Londra, Sadler’s Wells
C’é la danza e vi é anche il contesto in cui si inserisce. Quanto può incidere il contesto su di essa? William Forsythe sembra essere molto sensibile a ciò che circonda la danza e può darle un senso diverso, che siano le luci che sublimano i corpi, la scenografia, i costumi o la musica.
Nel recente spettacolo The Forsythe Evening proposto dall’English National Ballet al Sadler’s Wells di Londra, il coreografo americano, come abbiamo detto più sopra, utilizza il vocabolario della danza classica più autentica, ma su una base musicale pop.
La prima parte è un lavoro creato inizialmente nel 2016 per le Balletto dell’Opéra di Parigi, su musiche tratte dall’album The Colour in Anything del cantante e compositore James Blake; la seconda parte invece, intitolata Playlist( EP), è su musiche pop di Natalie Cole e Lion Babe.

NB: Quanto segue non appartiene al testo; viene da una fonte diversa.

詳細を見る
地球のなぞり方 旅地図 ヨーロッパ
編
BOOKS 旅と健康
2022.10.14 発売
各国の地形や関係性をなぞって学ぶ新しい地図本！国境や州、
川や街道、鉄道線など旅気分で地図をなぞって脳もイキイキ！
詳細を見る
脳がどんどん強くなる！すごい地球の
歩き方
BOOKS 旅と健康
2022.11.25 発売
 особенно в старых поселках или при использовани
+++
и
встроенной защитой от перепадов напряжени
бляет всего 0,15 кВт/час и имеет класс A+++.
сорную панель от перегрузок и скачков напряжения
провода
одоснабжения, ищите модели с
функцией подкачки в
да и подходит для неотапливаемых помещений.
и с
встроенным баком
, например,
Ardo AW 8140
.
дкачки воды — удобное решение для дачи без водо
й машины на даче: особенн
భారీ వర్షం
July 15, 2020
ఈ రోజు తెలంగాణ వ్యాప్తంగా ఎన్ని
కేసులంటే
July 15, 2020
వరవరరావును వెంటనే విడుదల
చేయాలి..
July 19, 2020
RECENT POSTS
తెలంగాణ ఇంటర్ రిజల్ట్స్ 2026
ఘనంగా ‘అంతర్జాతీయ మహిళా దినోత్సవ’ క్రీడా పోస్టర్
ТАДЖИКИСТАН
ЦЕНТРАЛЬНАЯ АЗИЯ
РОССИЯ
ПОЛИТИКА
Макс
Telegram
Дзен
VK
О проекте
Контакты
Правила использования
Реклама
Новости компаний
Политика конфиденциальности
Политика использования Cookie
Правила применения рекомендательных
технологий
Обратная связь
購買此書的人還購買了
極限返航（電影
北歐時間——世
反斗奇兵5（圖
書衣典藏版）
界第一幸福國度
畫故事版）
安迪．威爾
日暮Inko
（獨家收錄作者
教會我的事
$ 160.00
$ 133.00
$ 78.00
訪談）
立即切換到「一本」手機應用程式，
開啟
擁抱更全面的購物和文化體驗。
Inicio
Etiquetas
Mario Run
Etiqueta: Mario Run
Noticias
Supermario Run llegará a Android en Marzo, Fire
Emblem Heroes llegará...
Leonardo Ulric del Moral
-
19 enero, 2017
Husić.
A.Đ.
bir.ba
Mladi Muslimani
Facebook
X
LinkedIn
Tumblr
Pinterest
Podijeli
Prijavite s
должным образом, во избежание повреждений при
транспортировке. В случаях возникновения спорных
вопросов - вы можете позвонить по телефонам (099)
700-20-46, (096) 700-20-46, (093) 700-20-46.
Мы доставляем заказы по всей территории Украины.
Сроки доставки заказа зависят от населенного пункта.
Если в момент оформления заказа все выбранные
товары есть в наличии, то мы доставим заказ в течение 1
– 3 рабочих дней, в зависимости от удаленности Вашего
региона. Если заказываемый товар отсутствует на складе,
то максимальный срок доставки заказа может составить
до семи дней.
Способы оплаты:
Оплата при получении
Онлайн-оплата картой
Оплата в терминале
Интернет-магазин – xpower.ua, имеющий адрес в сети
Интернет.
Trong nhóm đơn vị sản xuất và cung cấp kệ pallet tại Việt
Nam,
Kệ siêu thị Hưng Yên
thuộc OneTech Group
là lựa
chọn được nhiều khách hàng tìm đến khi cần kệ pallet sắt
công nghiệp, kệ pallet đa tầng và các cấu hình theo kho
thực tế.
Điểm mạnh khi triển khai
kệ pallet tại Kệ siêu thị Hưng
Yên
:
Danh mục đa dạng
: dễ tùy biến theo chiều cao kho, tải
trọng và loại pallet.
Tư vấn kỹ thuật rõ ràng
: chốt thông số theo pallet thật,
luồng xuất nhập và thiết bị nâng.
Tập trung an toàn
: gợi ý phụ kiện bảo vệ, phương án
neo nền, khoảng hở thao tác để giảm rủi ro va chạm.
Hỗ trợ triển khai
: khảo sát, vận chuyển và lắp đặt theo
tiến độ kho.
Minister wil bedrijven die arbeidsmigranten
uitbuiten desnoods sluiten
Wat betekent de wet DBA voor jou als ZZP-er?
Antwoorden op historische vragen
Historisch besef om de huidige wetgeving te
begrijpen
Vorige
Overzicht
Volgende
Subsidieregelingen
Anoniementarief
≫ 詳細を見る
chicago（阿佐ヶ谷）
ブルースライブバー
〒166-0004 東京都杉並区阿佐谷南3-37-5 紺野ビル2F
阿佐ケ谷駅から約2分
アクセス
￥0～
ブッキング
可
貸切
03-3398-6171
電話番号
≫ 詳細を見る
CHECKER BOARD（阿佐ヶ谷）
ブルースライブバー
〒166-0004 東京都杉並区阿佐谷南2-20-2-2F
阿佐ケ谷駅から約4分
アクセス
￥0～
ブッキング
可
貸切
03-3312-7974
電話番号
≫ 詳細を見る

Playlist (EP) è una rivisitazione della coreografia creata nel 2018 per i danzatori dell’ENB, alla quale Forsythe ha aggiunto parti nuove destinate principalmente alle danzatrici. La musica si presta perfettamente ai giri deliranti, ai cambi di direzione, ai volteggi sorprendenti, alle rapide petites batteries riservate alle ragazze, mentre i ragazzi, sfidando la gravità, attraversano la scena come lampi in successione
Anche le danze di gruppo sono notevoli: servendosi dei contrattempi musicali e della esuberante dinamica, la coreografia ampia ricorda a tratti Twyla Tharp o Jérome Robbins. Alcuni duetti sembrano sottolineare la finezza delle linee della danzatrice e il vigore del suo partner, entrambi impegnati in estensioni che sembrano senza fine. Tutto è al tempo stesso sottile e vigoroso, ed esige anche una notevole resistenza.
Tra l’interpretazione di Blake Works I alla creazione nel 2016 e quella di oggi da parte dei danzatori dell’English National Ballet, le differenze sono notevoli. L’eleganza della compagnia dell’Opéra di Parigi è compensata ora da un vigore atletico e da una maniera riuscita di buttarsi nella mischia, soprattutto da parte maschile, mentre le donne hanno degli accenti nelle punte che dinamizzano l’insieme.
Poche volte abbiamo visto un balletto somigliare tanto a una festa disco. Ma era la volontà precisa di Forsythe, che ha detto : «Bisogna ricordare che il balletto in origine era legato alle feste, alle celebrazioni. Volevo fare una celebrazione del nostro tempo.»